As silly as it seems now, I was heart-broken. It was the most important thing in my life. I had no idea how I would spend my time, how to focus my attention, and I felt like I was shoved into a vortex of meaninglessness. I also put on a decent amount of weight.
Everything changed for me when I started to focus my attention on my school-work. I felt like I had no choice but to put my discipline into doing well in school and thinking about my future.
For the first time, I realized that I was a lot more intellectually capable than I previously thought of myself. I always thought of myself as not being 'school smart,' but I quickly found out how inaccurate that image was.
That realization was an extremely important one for me because I was slapped in the face with the understanding that if I could put the discipline and work I did into basketball into anything else, I could literally do anything.
Around the same time, I also came across the book, “How to Win Friends & Influence People” by Dale Carnegie. I never particularly enjoyed reading (probably more accurate to say I never gave reading a chance) but for some miraculous reason I opened this book and just started it.

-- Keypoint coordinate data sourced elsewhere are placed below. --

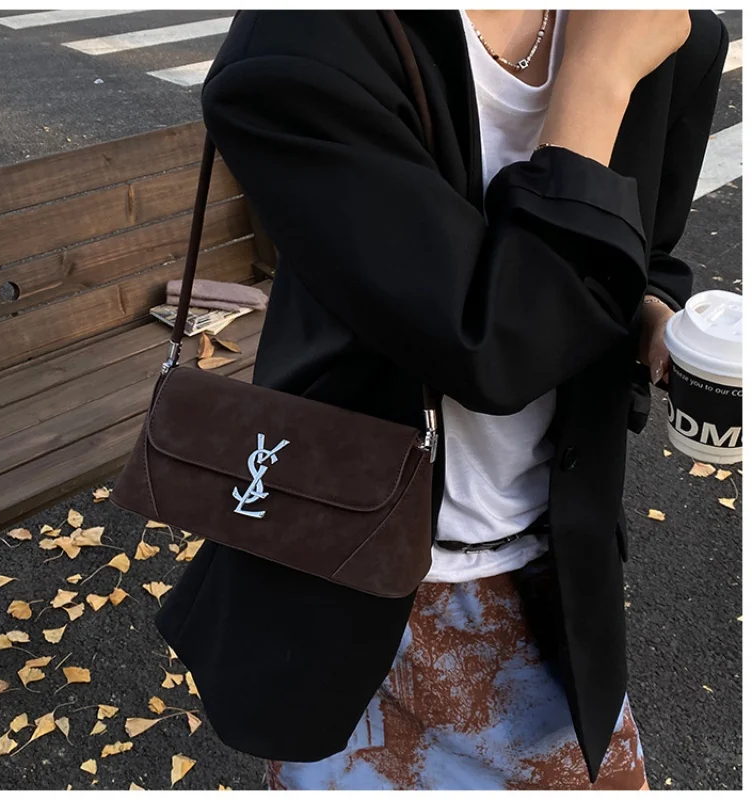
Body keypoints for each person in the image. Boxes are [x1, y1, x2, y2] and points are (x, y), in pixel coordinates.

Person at [153, 8, 728, 791]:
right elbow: (495, 349)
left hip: (557, 578)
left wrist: (660, 320)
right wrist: (596, 79)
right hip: (354, 589)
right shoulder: (304, 44)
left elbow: (642, 252)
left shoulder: (667, 33)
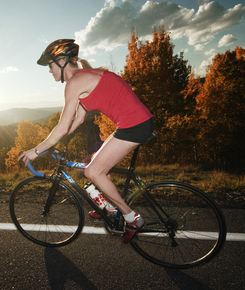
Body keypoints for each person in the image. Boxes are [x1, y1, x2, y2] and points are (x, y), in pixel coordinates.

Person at [18, 39, 154, 244]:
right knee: (93, 161)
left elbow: (63, 126)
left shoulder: (75, 83)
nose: (49, 71)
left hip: (133, 126)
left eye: (50, 65)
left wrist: (36, 150)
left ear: (62, 62)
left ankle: (131, 218)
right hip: (137, 123)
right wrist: (53, 142)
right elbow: (77, 120)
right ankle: (109, 206)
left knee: (92, 171)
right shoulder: (85, 79)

The way it changed my thinking about communication and relationships brought me to the realization that reading and receiving new ideas was the only way to expand our minds and change how we ordinarily think.

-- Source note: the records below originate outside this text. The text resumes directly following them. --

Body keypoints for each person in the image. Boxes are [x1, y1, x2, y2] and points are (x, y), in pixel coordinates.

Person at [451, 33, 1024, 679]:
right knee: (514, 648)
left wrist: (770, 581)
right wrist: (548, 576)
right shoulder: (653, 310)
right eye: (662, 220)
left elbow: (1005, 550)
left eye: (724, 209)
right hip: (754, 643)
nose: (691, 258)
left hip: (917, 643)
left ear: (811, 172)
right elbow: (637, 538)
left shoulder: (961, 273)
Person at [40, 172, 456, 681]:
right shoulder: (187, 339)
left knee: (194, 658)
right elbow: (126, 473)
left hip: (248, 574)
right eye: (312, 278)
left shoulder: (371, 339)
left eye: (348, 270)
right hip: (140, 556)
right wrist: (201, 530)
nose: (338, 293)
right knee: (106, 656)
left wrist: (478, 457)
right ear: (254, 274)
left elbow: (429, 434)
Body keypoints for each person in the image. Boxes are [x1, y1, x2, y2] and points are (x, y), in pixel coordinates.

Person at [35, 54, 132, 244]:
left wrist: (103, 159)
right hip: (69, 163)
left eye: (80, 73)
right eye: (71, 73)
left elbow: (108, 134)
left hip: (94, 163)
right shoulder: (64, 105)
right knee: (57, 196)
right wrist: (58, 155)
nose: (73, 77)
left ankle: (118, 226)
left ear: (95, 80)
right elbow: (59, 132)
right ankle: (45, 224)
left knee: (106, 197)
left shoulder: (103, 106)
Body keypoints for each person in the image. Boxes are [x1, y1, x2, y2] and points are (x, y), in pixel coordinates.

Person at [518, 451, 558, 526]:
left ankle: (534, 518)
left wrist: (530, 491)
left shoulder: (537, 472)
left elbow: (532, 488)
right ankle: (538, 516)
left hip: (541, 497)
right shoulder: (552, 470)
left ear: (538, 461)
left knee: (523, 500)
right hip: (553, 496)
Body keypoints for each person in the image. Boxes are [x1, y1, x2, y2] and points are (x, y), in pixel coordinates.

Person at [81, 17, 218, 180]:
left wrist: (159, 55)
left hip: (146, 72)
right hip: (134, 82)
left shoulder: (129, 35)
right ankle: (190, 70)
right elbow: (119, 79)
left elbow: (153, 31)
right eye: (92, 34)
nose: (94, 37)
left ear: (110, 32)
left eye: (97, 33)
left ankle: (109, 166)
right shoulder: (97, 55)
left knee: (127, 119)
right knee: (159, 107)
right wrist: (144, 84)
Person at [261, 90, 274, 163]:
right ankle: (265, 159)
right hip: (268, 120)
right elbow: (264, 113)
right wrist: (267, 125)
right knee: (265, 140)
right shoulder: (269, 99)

I haven’t put a book down since. This book led to many others, which is when I fell in love with discipline through my daily habits. I realized that my mind worked best in the mornings, so waking up early to do my studying became an important part of my life.

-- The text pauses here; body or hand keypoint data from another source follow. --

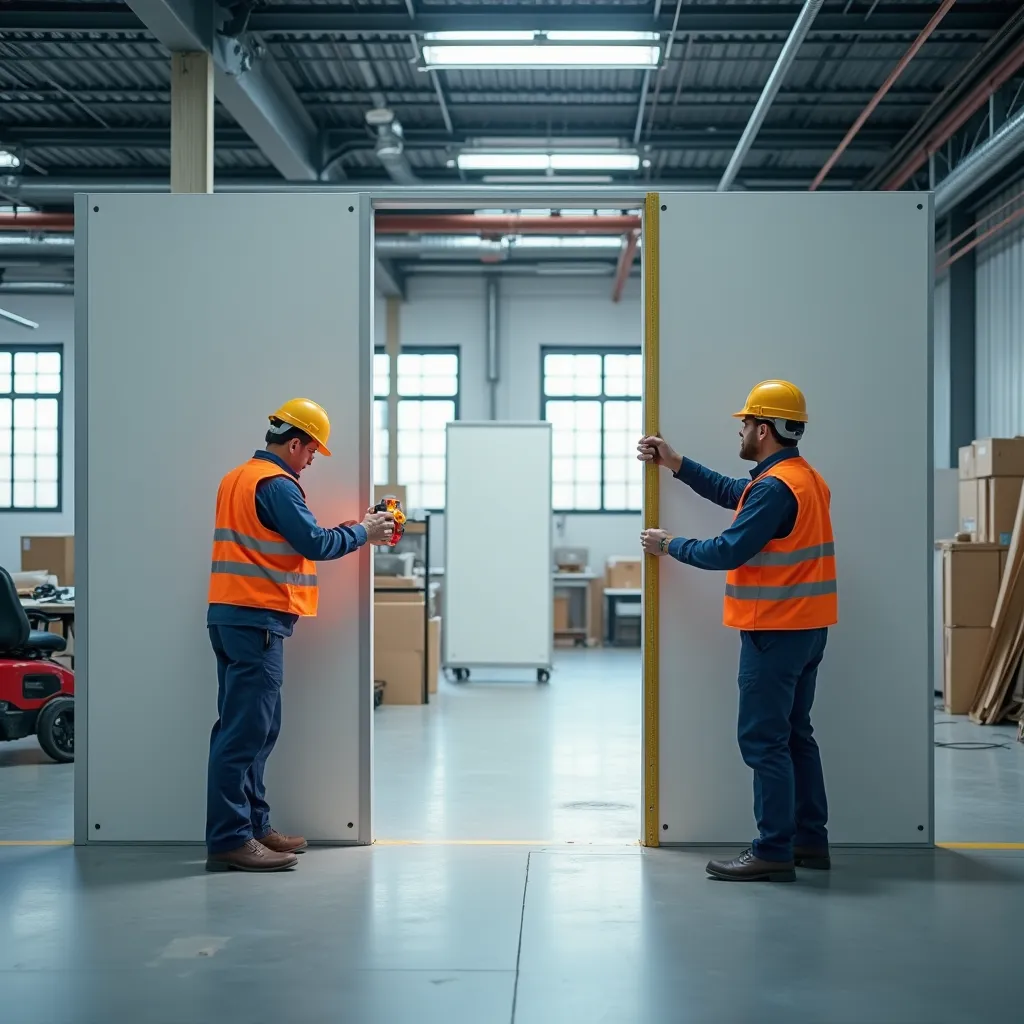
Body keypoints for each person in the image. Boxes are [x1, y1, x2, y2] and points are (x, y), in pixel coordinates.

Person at [637, 380, 837, 883]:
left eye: (745, 423)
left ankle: (772, 849)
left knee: (763, 742)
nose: (742, 431)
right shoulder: (800, 477)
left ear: (764, 428)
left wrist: (670, 545)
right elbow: (737, 494)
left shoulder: (775, 487)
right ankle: (809, 841)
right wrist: (676, 462)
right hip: (807, 629)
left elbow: (728, 549)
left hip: (774, 631)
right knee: (795, 736)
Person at [205, 398, 395, 873]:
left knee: (253, 728)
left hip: (234, 617)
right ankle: (231, 839)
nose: (312, 460)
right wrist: (364, 532)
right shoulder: (277, 485)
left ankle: (254, 826)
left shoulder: (238, 477)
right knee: (244, 732)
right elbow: (314, 542)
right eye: (312, 452)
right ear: (295, 443)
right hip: (255, 620)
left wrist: (357, 528)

As a result of my weight gain, I also started exploring alternate ways to exercise and keep healthy.
My mom was my first teacher on healthy food, and I realized that I could get a lot of the ‘high’ I got from basketball through body-weight training (and later on, weight-lifting).
Since then, I've been a big time gym rat.
College, Law School & Habit Nest
When I was 18 I came back to L.A. and started attending Santa Monica College (community college). I transferred to the University of California Los Angeles (UCLA) after two years and received a degree in History in 2013.
I was set to start Law School immediately at the University of Southern California Gould School of Law (USC).
The summer before I started law school was an important one because I spent the entire summer reading with my dad in our home in Israel. My dad is an avid reader and is very much into all different types of disciplines and subjects. For over 40 years he’s been studying all forms of religion, different scientific disciplines, communication, relationships… basically everything.
We spent most of every day reading and talking together about different ideas in a number of different areas of life, and at the end of that summer my eyes had been opened to what seemed like an infinite amount of possible knowledge and understanding. I was hooked on learning and growing.
My existing ideas of idea of what personal growth and development could mean were completely reformed.
In my second year of law school is when Mikey, Amir and I came together to start working on Habit Nest. The idea started with Mikey’s concept for a mobile application to help people alter their habits with practical information and guidance. As we explored building the application and developing a more well-rounded business, we each got more and more serious about creating a real company based on this idea.
Even though I was in law school, Habit Nest (what was then called 'Every Damn Day') became my primary focus. I ended up doing a program in tax law at New York University in 2016-2017 to give myself a year to see where I saw Habit Nest going before making a decision on which direction to take my career in.
After we launched our first legitimate product – The Morning Sidekick Journal – I understood that we had an opportunity to build something special, and I came to a firm belief that I could also make a career out of it.
My passion is growth, and sharing what I learn through my own experience to others who also want to create positive change in their lives. Habit Nest provides an avenue for doing that.